Defesa aposta em divergência de Fux para reabrir julgamento de Bolsonaro no STF

Possível voto distinto do ministro pode abrir espaço para embargos infringentes e levar processo ao Plenário

As recentes sinalizações do ministro Luiz Fux alimentam a expectativa das defesas de Jair Bolsonaro e de outros acusados de que ele abra divergência no julgamento da tentativa de golpe pela Primeira Turma do Supremo Tribunal Federal (STF). Um voto divergente, mesmo que parcial, pode abrir caminho para a apresentação de embargos infringentes — recurso que permite levar o caso ao Plenário, adiar os efeitos da sentença e reabrir a discussão de mérito.

Juristas e advogados divergem sobre quantos votos seriam necessários para admitir o recurso e qual tipo de discordância o sustentaria. Enquanto parte da comunidade jurídica entende que apenas divergências que resultem em absolvição parcial ou total poderiam justificar os embargos, outros defendem que até ajustes na dosimetria da pena ou absorção de crimes já seriam suficientes.

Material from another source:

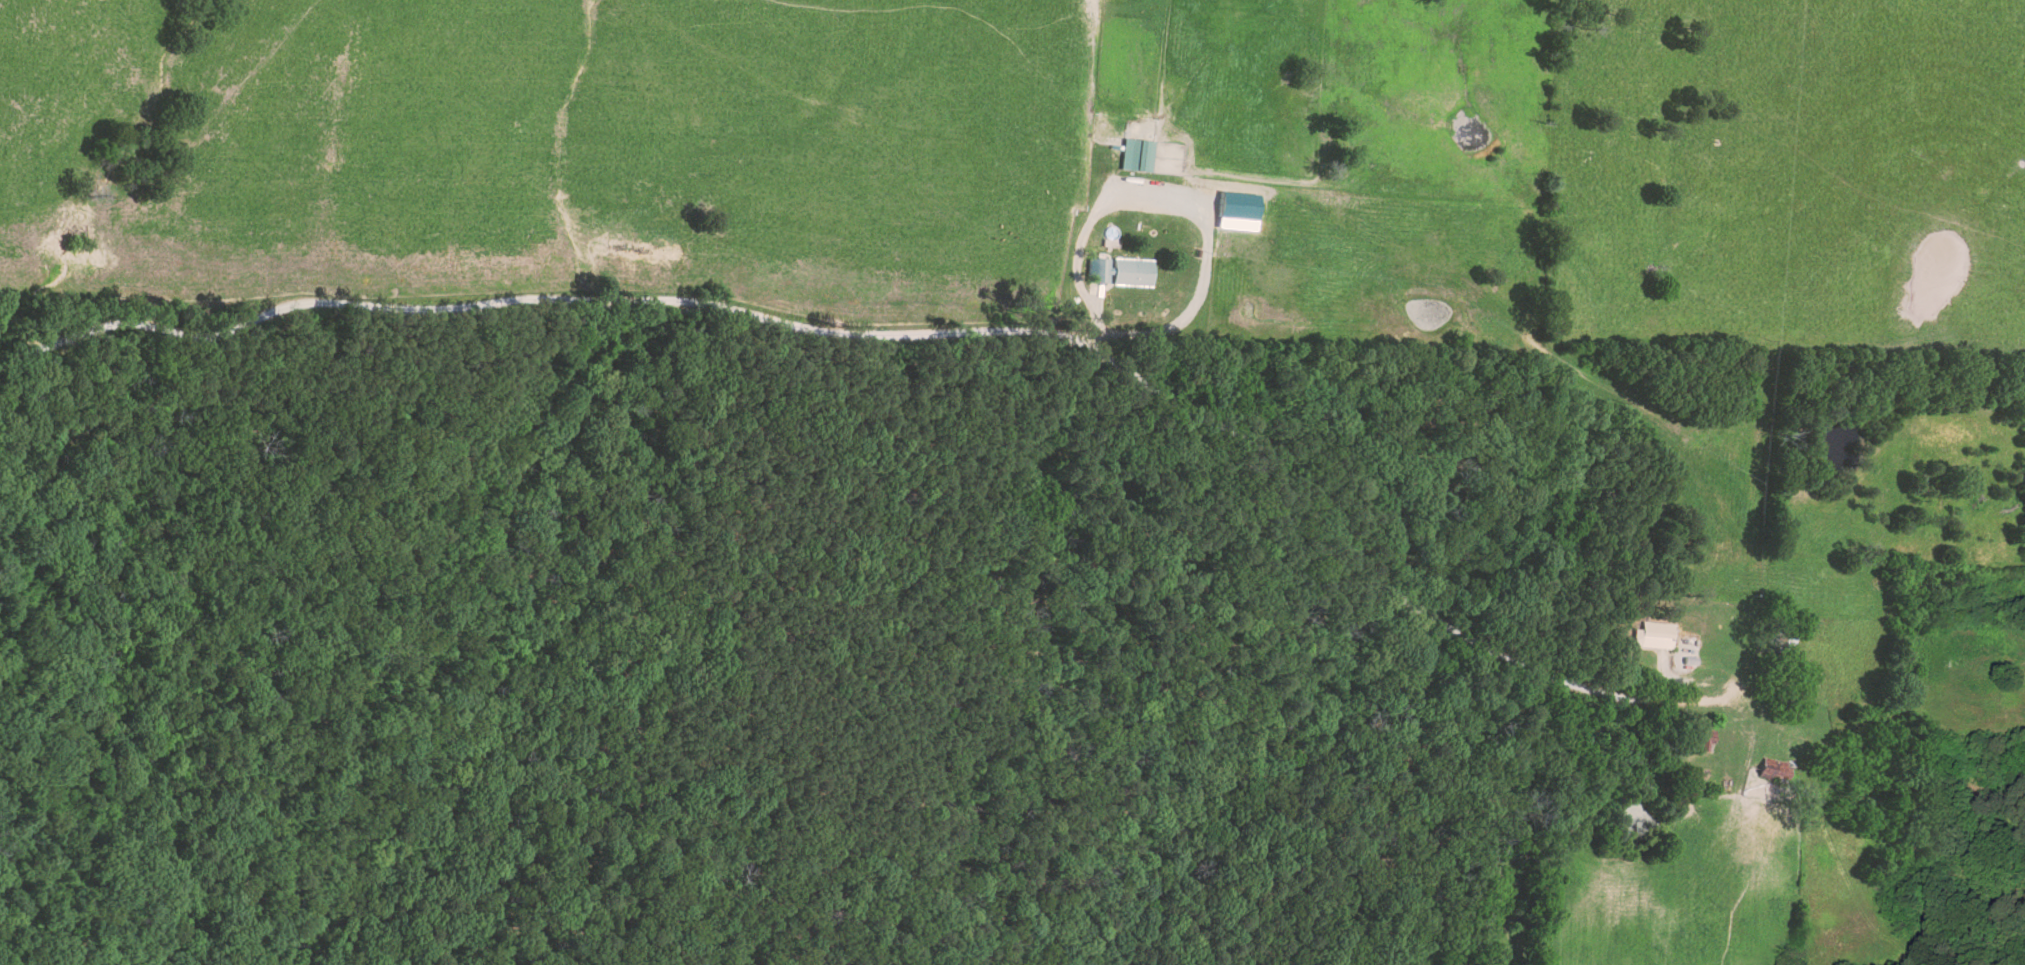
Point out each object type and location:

Além de Bolsonaro, também serão julgados os generais Walter Braga Netto, Augusto Heleno e Paulo Sérgio Nogueira, o almirante Almir Garnier, o ex-ministro Anderson Torres, o deputado Alexandre Ramagem e o tenente-coronel Mauro Cid. Todos respondem por crimes como tentativa de golpe de Estado, organização criminosa e dano a patrimônio tombado.

A discussão sobre os embargos ganhou força após episódios recentes em que Fux divergiu em julgamentos de réus do 8 de janeiro. Entre os pontos em que já sinalizou diferenças estão a aplicação do princípio da consunção, a dosimetria das penas, a validade da delação de Mauro Cid e a distinção entre atos preparatórios e executórios.

Para especialistas, a falta de clareza no regimento interno do STF e decisões anteriores contraditórias tornam inevitável que o tema volte ao Plenário. Caso a divergência se concretize, será mais um elemento a dividir a Corte no julgamento mais delicado desde a redemocratização.